Following the end of Sri Lanka's three-decade civil war in 2009, the government, under President Mahinda Rajapaksa, envisioned transforming Colombo into a 'world-class capital city'. From 2013 onwards, under the 'Urban Regeneration Project', this resulted in the relocation of a significant proportion of working-class communities who were occupying what was deemed to be 'prime commercial property', but living in what was described by the Government as 'slums and shanties', or later 'underserved settlements'. A majority of the communities, however, had been allocated land or housing by the state under its various housing policies, or at the very least had a 'green card' from Colombo Municipal Council recognising their residence. They lived in permanent, well-built houses in which their families had invested and which they had built incrementally over time. As in Lahore, many of the families had been living in their communities for generations. Many had title deeds or government issued ownership cards. Regardless, most of the communities were given 1 to 3 months' notice before their homes were demolished, and families relocated to state-built tower blocks located on the outer periphery of northern Colombo. From 2010 to 2014, the Urban Development Authority (UDA), the implementation agency of the Urban Regeneration Project, functioned under the newly created Ministry of Defence and Urban Development. During this period, many of the relocations and forced evictions took place following harassment and threats by military personnel, when communities resisted the move to the high-rises. Relocated communities were not compensated for their homes even if they held title deeds, and instead had to make a down payment of LKR 25,000 to LKR 100,000 and eventually LKR 1,000,000 over a period of 20 to 30 years in order to get a deed to their flat. By 'liberating' the 'underutilised' land that these communities occupied in the heart of the city, the state under then President Rajapaksa's regime as well as the subsequent Maithripala Sirisena government, were able to hand this property over to local and foreign investors to build luxury high-rise condominiums and mixed development projects.

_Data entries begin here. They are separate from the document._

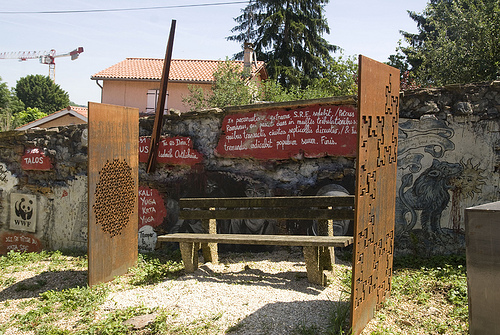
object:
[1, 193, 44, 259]
sign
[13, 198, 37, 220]
panda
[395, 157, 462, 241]
painting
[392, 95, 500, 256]
wall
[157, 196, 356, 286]
bench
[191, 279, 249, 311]
sand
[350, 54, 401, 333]
planks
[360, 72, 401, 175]
designs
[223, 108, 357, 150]
writing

Property ownership, with its decidedly bourgeois roots, appears as a middle-class phenomenon. Yet, as we conducted fieldwork on housing among a range of aspiring and working-class communities in Colombo and Lahore, we found that the longing for a place to call home is present across Southasia, and in all demographics. Nowhere does this become more obvious than when the right to this cherished ideal comes under threat, as it did for our interlocutors who were evicted and relocated from their homes due to state-led infrastructure projects. Their experiences and articulations of loss bear witness that, as the scholar-activist Gautam Bhan often reminds us, housing is not just about houses, but representative of and anchoring to life itself. In doing so, the home comes to stand for life, death, and all that occurs in between. At the heart of our essay is a concern with the politics of grieving, and what Judith Butler calls 'grievability' – that is to say, which populations and groups are allowed to grieve and, in turn, whether their loss is recognised as grievable by others. Within mainstream state and development discourses, the economic considerations of marginalised groups dominate in a way that often erases what it is that makes their existence a life.
Although our research largely focused on the impact of this dislocation in terms of destruction of kin support networks and resettlement patterns, our interviews also made us reflect on the fabric of life that had been destroyed. Lahore and Colombo are markedly different contexts, but in both places, people talked about the loss of their homes in relation to experiences and rites associated with life and death.